Using this scheme, the plaintext, "SECRET" encrypts as "VHFUHW." To allow someone else to read the ciphertext, you tell them that the key is 3.
Obviously, this is exceedingly weak cryptography by today's standards, but hey, it worked for Caesar, and it illustrates how conventional cryptography works.
Recall a character from your favorite spy movie: the person with a locked briefcase handcuffed to his or her wrist. What is in the briefcase, anyway? It's probably not the missile launch code/ biotoxin formula/ invasion plan itself. It's the key that will decrypt the secret data.
For a sender and recipient to communicate securely using conventional encryption, they must agree upon a key and keep it secret between themselves. If they are in different physical locations, they must trust a courier, the Bat Phone, or some other secure communication medium to prevent the disclosure of the secret key during transmission. Anyone who overhears or intercepts the key in transit can later read, modify, and forge all information encrypted or authenticated with that key. From DES to Captain Midnight's Secret Decoder Ring, the persistent problem with conventional encryption is key distribution: how do you get the key to the recipient without someone intercepting it?
Public key cryptography is an asymmetric scheme that uses a pair of keys for encryption: a public key, which encrypts data, and a corresponding private, or secret key for decryption. Youpublishyour public keytotheworldwhile keeping your private key secret. Anyone with a copy of your public key can then encrypt information that only you can read. Even people you have never met.

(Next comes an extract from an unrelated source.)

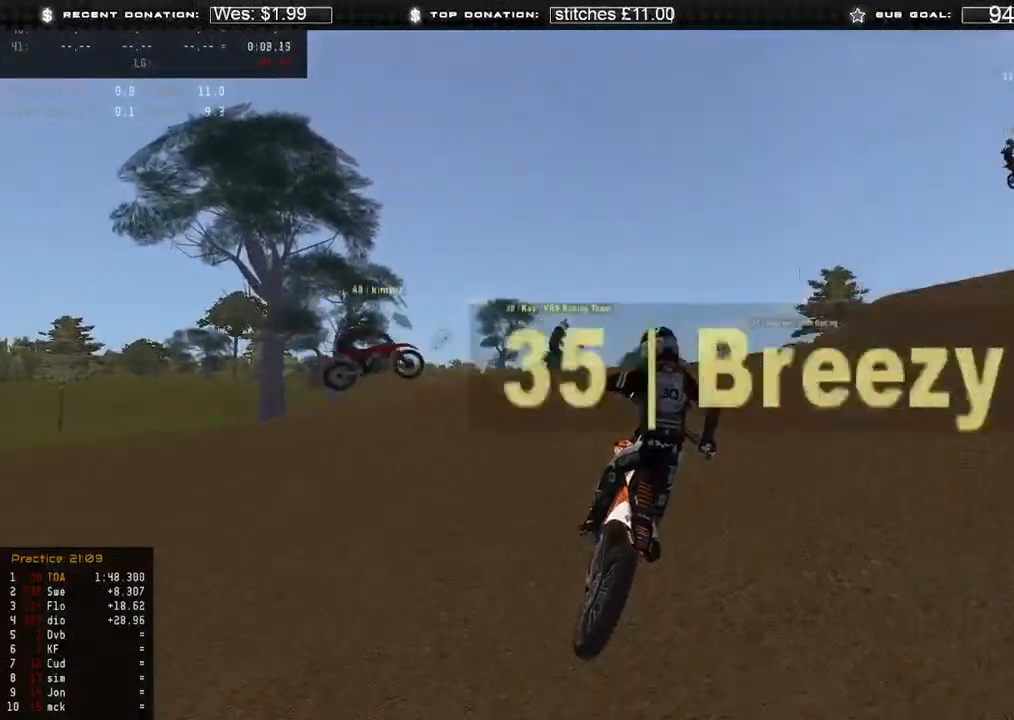
{"dt_ms": 500, "buttons": [], "left_stick": "up-right", "right_stick": "up-left", "events": [[367, "R2", "up"]]}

It is computationally infeasible to deduce the private key from the public key. Anyone who has a public key can encrypt information but cannot decrypt it. Only the person who has the corresponding private key can decrypt the information.

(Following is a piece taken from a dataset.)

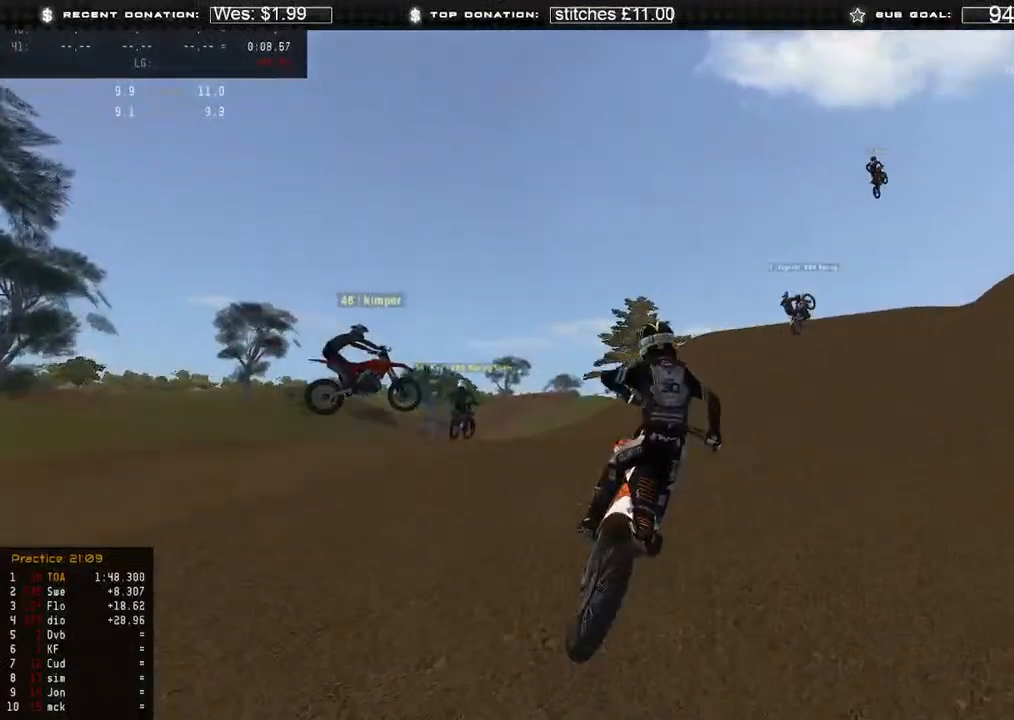
{"dt_ms": 500, "buttons": ["R2"], "left_stick": "up-right", "right_stick": "up-left", "events": [[100, "R2", "down"]]}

Figure 1-3. Public key encryption
The primary benefit of public key cryptography is that it allows people who have no preexisting security arrangement to exchange messages securely. The need for sender and receiver to share secret keys via some secure channel is eliminated; all communications involve only public keys, and no private key is ever transmitted or shared. Some examples of public-key cryptosystems are Elgamal (named for its inventor, Taher Elgamal), RSA (named for its inventors, Ron Rivest, Adi Shamir, and Leonard Adleman), Diffie-Hellman (named, you guessed it, for its inventors), and DSA, the Digital Signature Algorithm (invented by David Kravitz).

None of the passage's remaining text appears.